[任务说明]:
请从列表开头起，一直到含有“电竞模式下载最新版截图”的那一行为止，逐字重复这些文字行，首尾两行都包括在内。答案里不要放图片。

─── 所给材料 ───

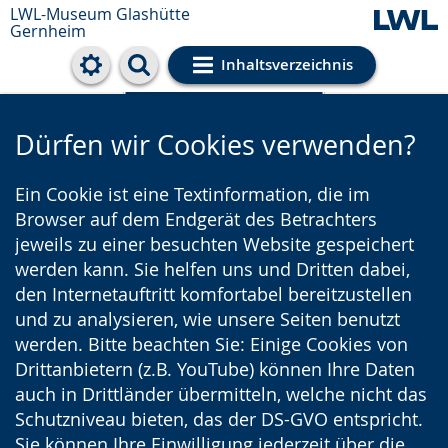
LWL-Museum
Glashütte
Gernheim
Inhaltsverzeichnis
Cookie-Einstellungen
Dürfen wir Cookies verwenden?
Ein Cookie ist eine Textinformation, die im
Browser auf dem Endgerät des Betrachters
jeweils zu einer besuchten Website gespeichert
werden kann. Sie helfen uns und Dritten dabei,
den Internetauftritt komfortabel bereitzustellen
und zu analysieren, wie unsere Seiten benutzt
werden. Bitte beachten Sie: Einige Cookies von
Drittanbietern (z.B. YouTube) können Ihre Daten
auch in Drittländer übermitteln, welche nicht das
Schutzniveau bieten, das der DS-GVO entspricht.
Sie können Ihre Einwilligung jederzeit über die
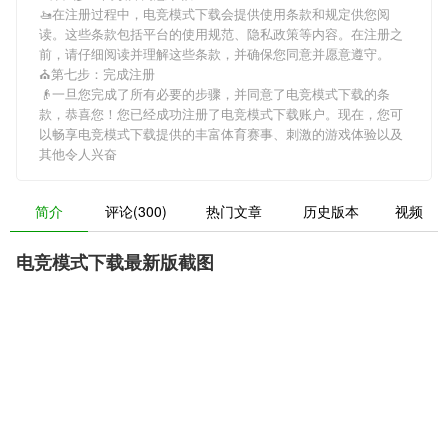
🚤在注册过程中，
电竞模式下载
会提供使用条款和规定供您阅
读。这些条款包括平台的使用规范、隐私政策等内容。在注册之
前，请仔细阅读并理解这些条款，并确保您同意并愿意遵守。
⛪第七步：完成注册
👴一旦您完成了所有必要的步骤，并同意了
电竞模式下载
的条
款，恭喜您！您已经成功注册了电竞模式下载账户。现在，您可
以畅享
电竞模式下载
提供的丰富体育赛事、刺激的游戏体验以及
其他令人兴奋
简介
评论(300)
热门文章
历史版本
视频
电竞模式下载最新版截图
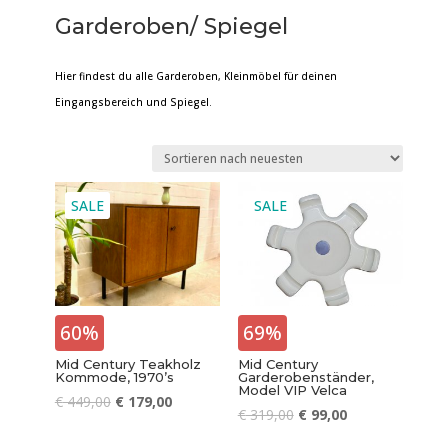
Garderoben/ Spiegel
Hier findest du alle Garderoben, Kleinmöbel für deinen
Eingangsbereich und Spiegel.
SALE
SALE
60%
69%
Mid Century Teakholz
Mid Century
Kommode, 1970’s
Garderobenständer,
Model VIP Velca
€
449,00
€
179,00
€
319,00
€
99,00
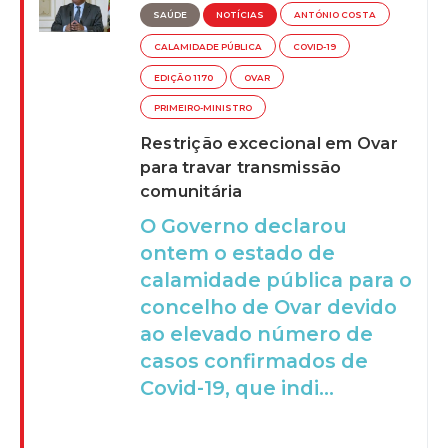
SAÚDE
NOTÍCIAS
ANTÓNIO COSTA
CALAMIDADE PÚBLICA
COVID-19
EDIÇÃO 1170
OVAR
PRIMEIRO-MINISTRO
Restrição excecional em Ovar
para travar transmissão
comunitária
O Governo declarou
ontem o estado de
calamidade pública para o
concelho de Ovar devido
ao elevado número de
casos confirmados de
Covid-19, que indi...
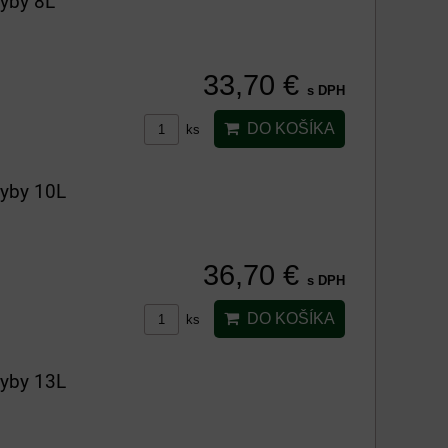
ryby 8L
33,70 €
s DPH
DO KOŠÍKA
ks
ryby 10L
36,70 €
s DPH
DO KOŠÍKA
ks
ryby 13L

───

[你的解答]:
LWL-Museum
Glashütte
Gernheim
Inhaltsverzeichnis
Cookie-Einstellungen
Dürfen wir Cookies verwenden?
Ein Cookie ist eine Textinformation, die im
Browser auf dem Endgerät des Betrachters
jeweils zu einer besuchten Website gespeichert
werden kann. Sie helfen uns und Dritten dabei,
den Internetauftritt komfortabel bereitzustellen
und zu analysieren, wie unsere Seiten benutzt
werden. Bitte beachten Sie: Einige Cookies von
Drittanbietern (z.B. YouTube) können Ihre Daten
auch in Drittländer übermitteln, welche nicht das
Schutzniveau bieten, das der DS-GVO entspricht.
Sie können Ihre Einwilligung jederzeit über die
🚤在注册过程中，
电竞模式下载
会提供使用条款和规定供您阅
读。这些条款包括平台的使用规范、隐私政策等内容。在注册之
前，请仔细阅读并理解这些条款，并确保您同意并愿意遵守。
⛪第七步：完成注册
👴一旦您完成了所有必要的步骤，并同意了
电竞模式下载
的条
款，恭喜您！您已经成功注册了电竞模式下载账户。现在，您可
以畅享
电竞模式下载
提供的丰富体育赛事、刺激的游戏体验以及
其他令人兴奋
简介
评论(300)
热门文章
历史版本
视频
电竞模式下载最新版截图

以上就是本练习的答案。